Now that, we have prepared individual method implementations, it is time to put it all together in our implementation.

package com.amitph.java.tutorialsamples;

import org.javatuples.Triplet;

import java.util.ArrayList;
import java.util.Collections;
import java.util.List;
import java.util.Set;
import java.util.function.BiConsumer;
import java.util.function.BinaryOperator;
import java.util.function.Function;
import java.util.function.Supplier;
import java.util.stream.Collector;

public class StudentTripletCollector implements
        Collector<Student, List<Triplet<Integer, String, String>>, List<Triplet<Integer, String, String>>> {


    public static StudentTripletCollector toStudentsTriplesList() {
        return new StudentTripletCollector();
    }

    @Override
    public Supplier<List<Triplet<Integer, String, String>>> supplier() {
        return ArrayList::new;
    }

    @Override
    public BiConsumer<List<Triplet<Integer, String, String>>, Student> accumulator() {
        return (list, student) -> list.add(Triplet.with(student.getYear(), student.getFirstName(), student.getLastName()));
    }

    @Override
    public BinaryOperator<List<Triplet<Integer, String, String>>> combiner() {
        return (list1, list2) -> {
            list1.addAll(list2);
            return list1;
        };
    }

    @Override
    public Function<List<Triplet<Integer, String, String>>, List<Triplet<Integer, String, String>>> finisher() {
        return Collections::unmodifiableList;
    }

    @Override
    public Set<Characteristics> characteristics() {
        return Set.of(Characteristics.UNORDERED);
    }
}Code language: Java (java)

Also notice, the static collector function which returns an instance of this class.
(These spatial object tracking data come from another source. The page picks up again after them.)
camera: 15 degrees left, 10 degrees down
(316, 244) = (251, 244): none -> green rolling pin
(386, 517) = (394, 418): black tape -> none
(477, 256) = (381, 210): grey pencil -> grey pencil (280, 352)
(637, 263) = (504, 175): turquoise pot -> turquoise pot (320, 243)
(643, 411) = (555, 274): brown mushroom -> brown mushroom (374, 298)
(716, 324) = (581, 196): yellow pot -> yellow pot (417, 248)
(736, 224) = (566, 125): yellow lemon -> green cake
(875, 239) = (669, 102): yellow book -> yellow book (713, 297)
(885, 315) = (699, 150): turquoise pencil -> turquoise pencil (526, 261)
Use Custom Collector on Streams

Next, we will use our collector on Student streams. We will use the toStudentsTriplesList() function in the collect() method.

public static void main(String[] args) {
    List<Student> students = List.of(
            new Student(1111, "Strong", "Belwas", 2020),
            new Student(1123, "Arthur", "Dayne", 2022),
            new Student(1125, "Jory", "Cassel", 2024)
    );

    List<Triplet<Integer, String, String>> listOfTriples =
            students
                    .stream()
                    .collect(StudentTripletCollector.toStudentsTriplesList());

    listOfTriples.forEach(System.out::println);
}Code language: Java (java)

When we execute we get the next result.

[2020, Strong, Belwas]
[2022, Arthur, Dayne]
[2024, Jory, Cassel]

Summary

In this thorough tutorial we have Covered Writing a Java Streams Custom Collector. We began by undestanding the concept of collectors, their flow and a detailed overview of the Collector interface methods.

We then learned that the collection process is divided into four stages namely Supply, Accumulate, Combine and Finish, out of which combine step is executed only in the parallel processing streams.

Finally we wrote our Custom Streams Collector and used it to collect a List of Student objects.